[Start of Attachment]

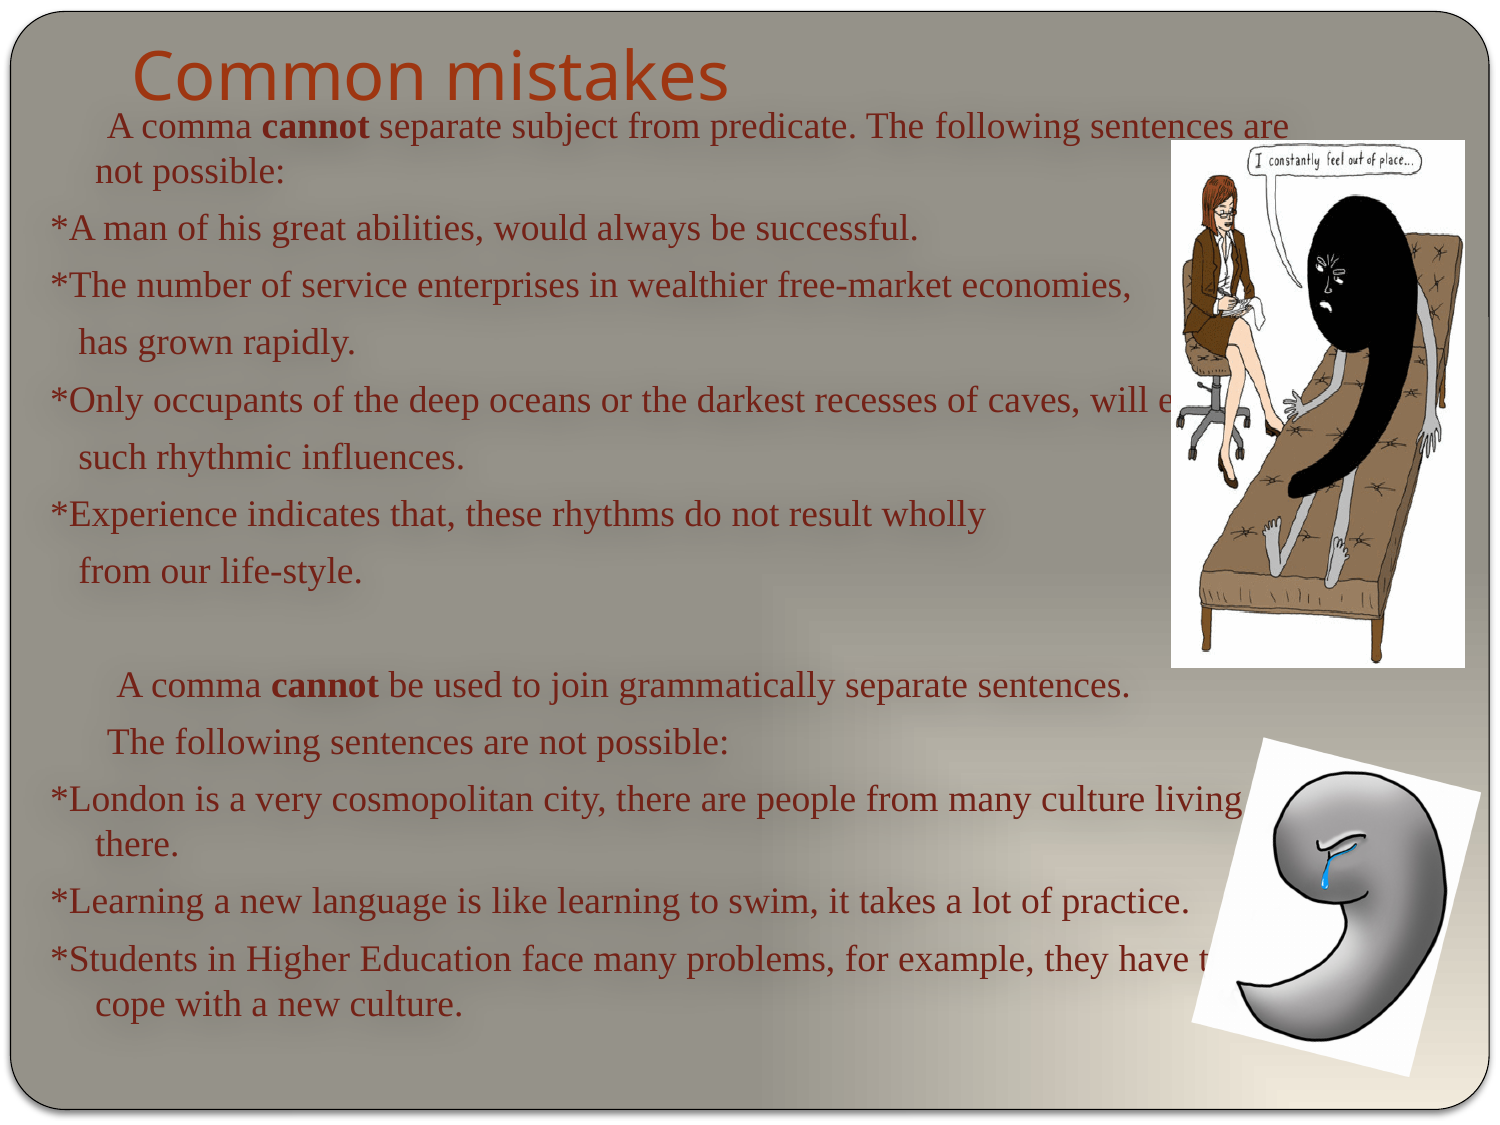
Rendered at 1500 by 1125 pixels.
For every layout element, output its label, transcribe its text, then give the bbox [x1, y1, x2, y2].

picture [1192, 738, 1480, 1076]
picture [1171, 140, 1466, 669]
title Common mistakes [117, 23, 1393, 138]
list A comma cannot separate subject from predicate. The following sentences are not possible: *A man of his great abilities, would always be successful. *The number of service enterprises in wealthier free-market economies, has grown rapidly. *Only occupants of the deep oceans or the darkest recesses of caves, will escape such rhythmic influences. *Experience indicates that, these rhythms do not result wholly from our life-style. A comma cannot be used to join grammatically separate sentences. The following sentences are not possible: *London is a very cosmopolitan city, there are people from many culture living there. *Learning a new language is like learning to swim, it takes a lot of practice. *Students in Higher Education face many problems, for example, they have to cope with a new culture. [35, 93, 1311, 914]
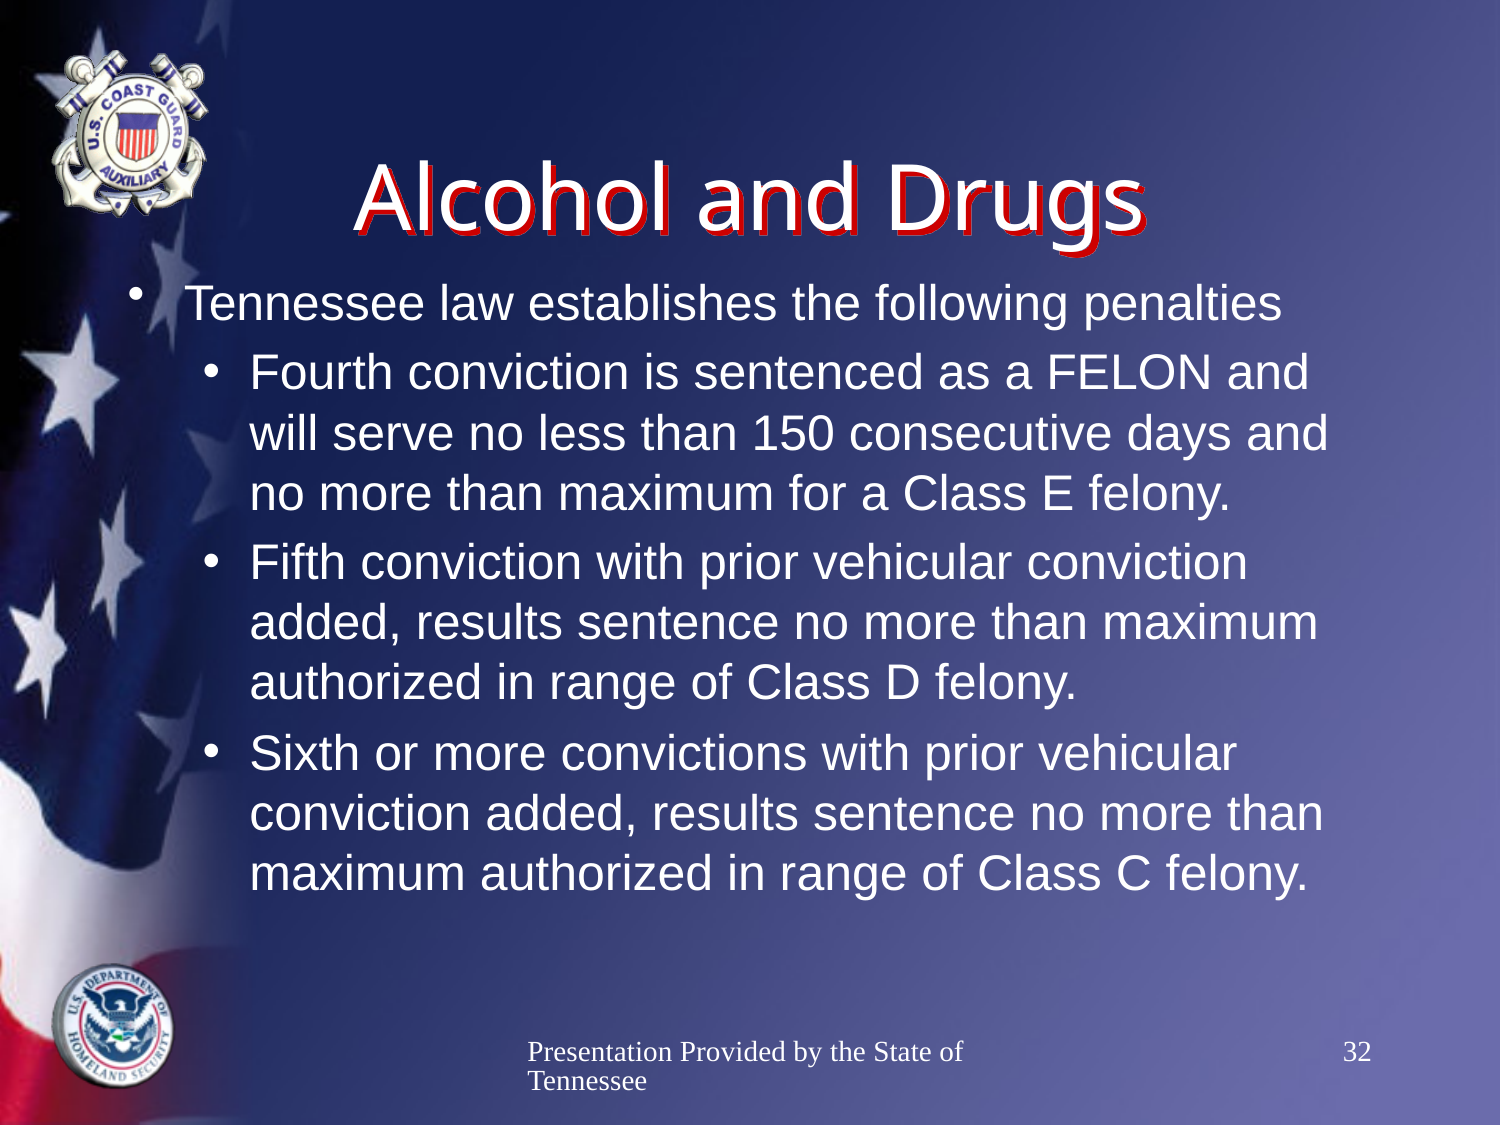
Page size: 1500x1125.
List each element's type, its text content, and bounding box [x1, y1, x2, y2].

slide_number 32 [1074, 1025, 1388, 1100]
list Tennessee law establishes the following penalties Fourth conviction is sentenced as a FELON and will serve no less than 150 consecutive days and no more than maximum for a Class E felony. Fifth conviction with prior vehicular conviction added, results sentence no more than maximum authorized in range of Class D felony. Sixth or more convictions with prior vehicular conviction added, results sentence no more than maximum authorized in range of Class C felony. [112, 262, 1388, 1025]
title Alcohol and Drugs [112, 99, 1388, 262]
picture [0, 0, 1500, 1125]
footer Presentation Provided by the State of Tennessee [512, 1025, 988, 1100]
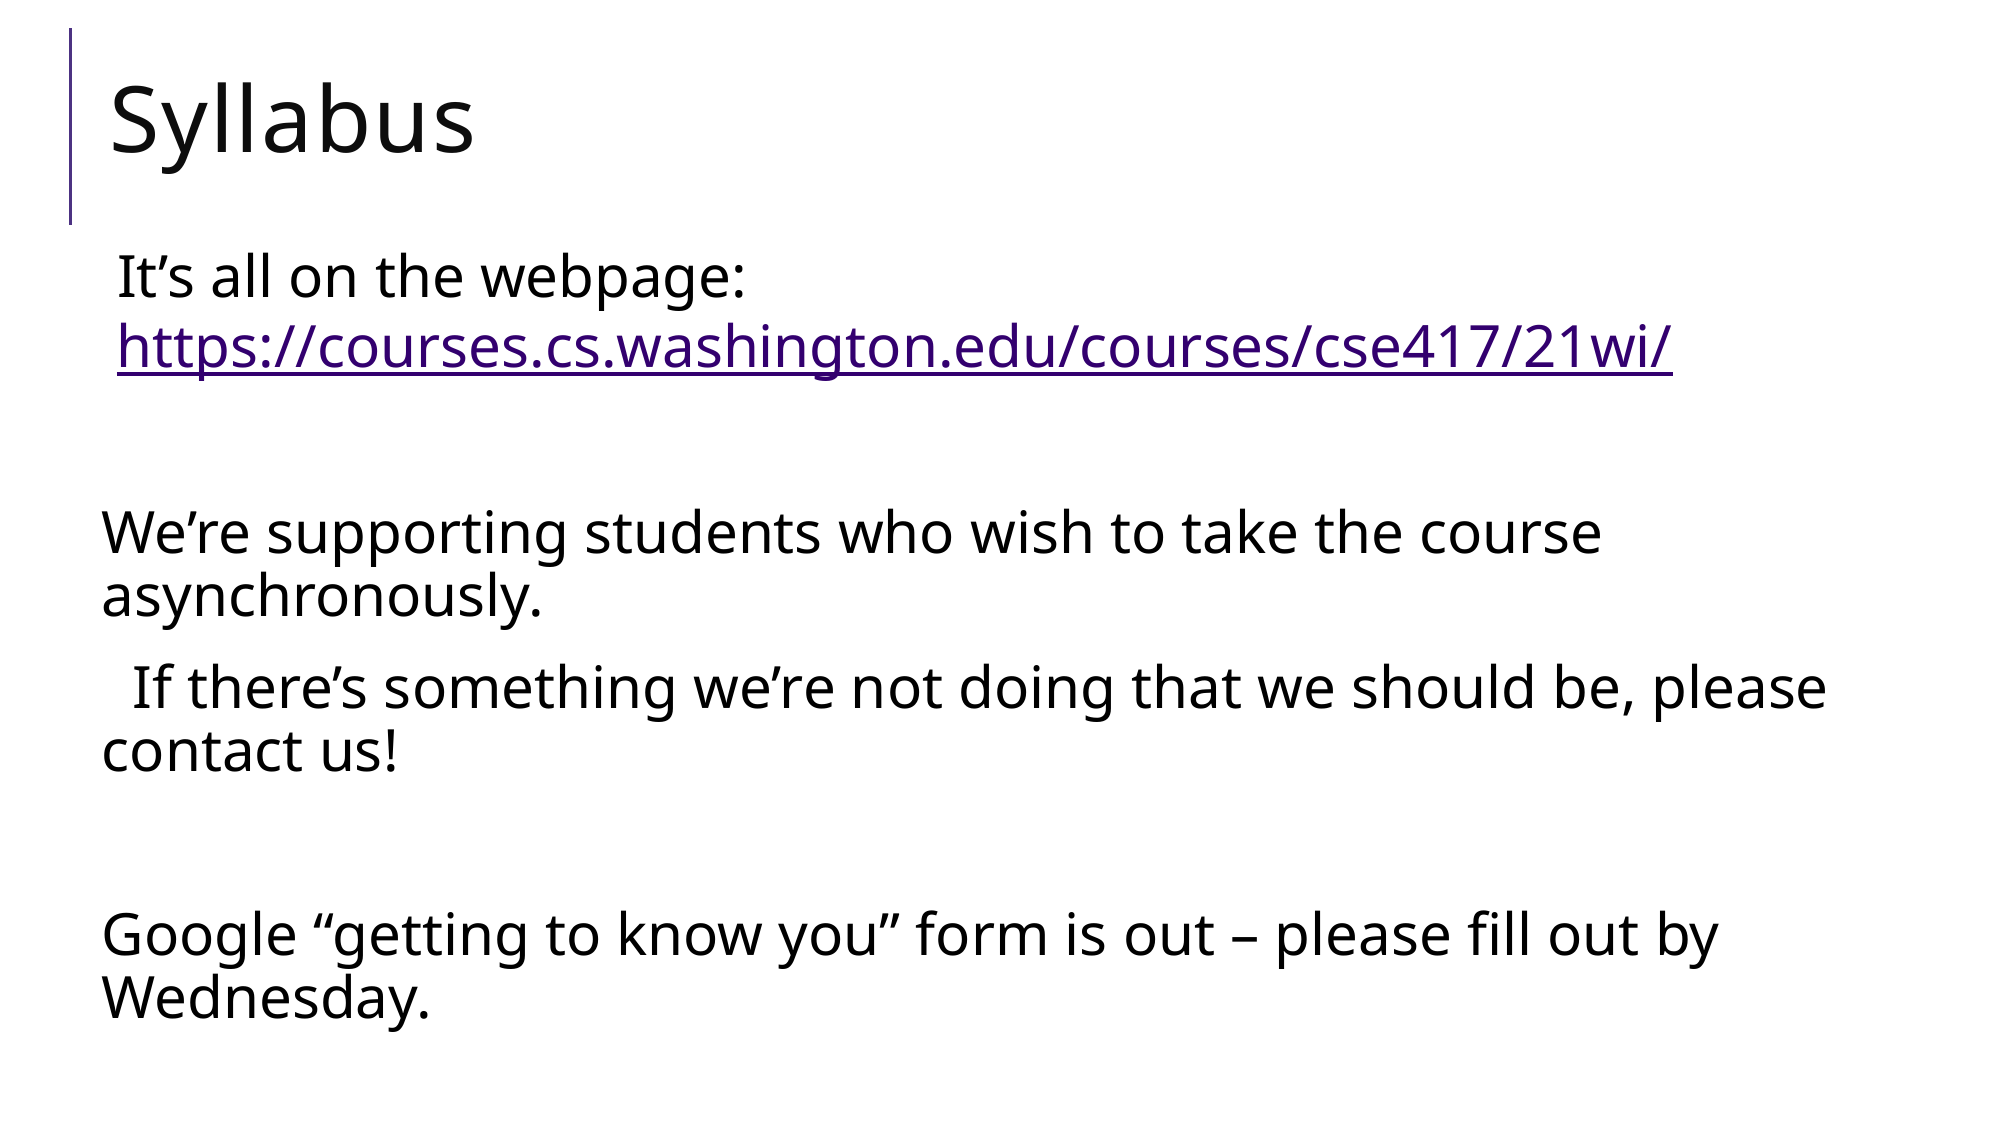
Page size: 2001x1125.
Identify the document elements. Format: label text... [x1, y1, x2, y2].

title Syllabus [94, 43, 1930, 210]
list It’s all on the webpage: https://courses.cs.washington.edu/courses/cse417/21wi/ We’re supporting students who wish to take the course asynchronously. If there’s something we’re not doing that we should be, please contact us! Google “getting to know you” form is out – please fill out by Wednesday. [94, 240, 1930, 1035]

[End of Attachment]

→ **WHAT IS EXPECTED**:
Write out exactly the lines from the one with "Identify the document" through the end of the records above, both ends included, and leave out all other lines.

→ **REPLY**:
Identify the document elements. Format: label text... [x1, y1, x2, y2].

title Syllabus [94, 43, 1930, 210]
list It’s all on the webpage: https://courses.cs.washington.edu/courses/cse417/21wi/ We’re supporting students who wish to take the course asynchronously. If there’s something we’re not doing that we should be, please contact us! Google “getting to know you” form is out – please fill out by Wednesday. [94, 240, 1930, 1035]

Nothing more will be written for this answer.